If you think about the sheer volume of Backups... Let's say there's 30 million iOS5 users (who have downloaded and updated to iOS5) times an average of 10GB per backup... That's an insane amount of data to be thrown at Apple at once...
I'm hoping the reason is that they're staggering the inflow of data. I don't know of another time in history that this much data has been sent towards a company, it's usually streamed from it.
The backups should be less than 10Gb for almost everyone - remember, all the apps and music are already stored on Apple's end, it's just your personal data, photos etc being backed up - but yes, even at 1 Gb each and 1m users trying to enable it so far, that's a whole petabyte of data hitting them ... enough to max out an OC-192 connection for about two weeks. Must make for some interesting traffic graphs!

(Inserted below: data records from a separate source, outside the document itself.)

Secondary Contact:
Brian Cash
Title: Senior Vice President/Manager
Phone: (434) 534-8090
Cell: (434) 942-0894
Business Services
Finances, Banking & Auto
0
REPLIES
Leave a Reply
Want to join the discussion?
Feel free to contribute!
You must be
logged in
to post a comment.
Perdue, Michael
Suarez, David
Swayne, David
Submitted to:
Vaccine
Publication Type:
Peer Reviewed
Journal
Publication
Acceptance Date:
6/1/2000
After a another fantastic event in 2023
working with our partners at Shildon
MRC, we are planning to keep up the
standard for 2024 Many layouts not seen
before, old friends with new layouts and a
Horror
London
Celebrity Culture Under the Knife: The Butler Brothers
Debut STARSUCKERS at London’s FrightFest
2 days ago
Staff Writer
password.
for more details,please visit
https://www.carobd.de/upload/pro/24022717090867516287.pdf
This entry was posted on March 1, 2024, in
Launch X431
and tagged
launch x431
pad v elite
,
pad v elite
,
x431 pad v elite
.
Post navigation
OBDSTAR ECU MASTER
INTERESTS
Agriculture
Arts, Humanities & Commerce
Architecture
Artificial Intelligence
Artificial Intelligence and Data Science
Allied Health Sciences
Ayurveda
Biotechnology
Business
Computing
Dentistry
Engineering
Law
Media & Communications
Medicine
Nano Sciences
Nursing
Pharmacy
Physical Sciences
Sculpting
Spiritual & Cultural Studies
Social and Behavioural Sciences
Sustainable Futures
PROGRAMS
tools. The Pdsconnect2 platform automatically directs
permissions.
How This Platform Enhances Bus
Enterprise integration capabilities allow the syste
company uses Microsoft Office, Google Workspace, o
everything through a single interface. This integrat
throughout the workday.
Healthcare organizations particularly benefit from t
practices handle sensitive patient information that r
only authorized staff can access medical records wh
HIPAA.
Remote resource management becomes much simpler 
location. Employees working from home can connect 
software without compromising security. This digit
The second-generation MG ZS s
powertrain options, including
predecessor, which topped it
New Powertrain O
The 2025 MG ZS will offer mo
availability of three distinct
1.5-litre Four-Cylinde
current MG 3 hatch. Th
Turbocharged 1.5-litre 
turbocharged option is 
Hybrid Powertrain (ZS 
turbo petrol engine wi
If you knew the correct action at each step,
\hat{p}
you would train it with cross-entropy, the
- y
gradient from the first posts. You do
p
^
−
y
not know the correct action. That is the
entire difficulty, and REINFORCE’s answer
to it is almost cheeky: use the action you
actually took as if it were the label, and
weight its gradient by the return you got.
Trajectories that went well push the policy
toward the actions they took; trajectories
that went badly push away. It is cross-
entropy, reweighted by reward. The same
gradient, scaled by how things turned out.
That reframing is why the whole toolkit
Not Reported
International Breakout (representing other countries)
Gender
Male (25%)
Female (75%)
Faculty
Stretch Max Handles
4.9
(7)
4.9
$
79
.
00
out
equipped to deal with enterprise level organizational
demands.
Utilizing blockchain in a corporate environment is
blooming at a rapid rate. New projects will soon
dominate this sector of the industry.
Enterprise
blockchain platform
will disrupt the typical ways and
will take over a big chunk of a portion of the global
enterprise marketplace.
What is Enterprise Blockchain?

The downloads will have been even greater traffic - that all gets cached and load-balanced by Akamai, so the thirty petabytes of download traffic was "only" a few terabytes downloaded from each of 10,000 servers, but even there Apple's servers managed to break quite badly for a while last night.
On top of all that, presumably they're migrating a lot of data from MobileMe over to the new iCloud systems right now, which won't help the load.
The "Lion recovery" update broke my MBP to the point of having to reinstall - which is fortunately very very simple now, but still takes about two hours of waiting and downloading - and iOS 5 failed to install the first ten times I tried, but worked first time this morning, presumably because the initial surge of requests was cleared. I imagine iCloud backup will be much the same: tonight or tomorrow, it'll start working fine.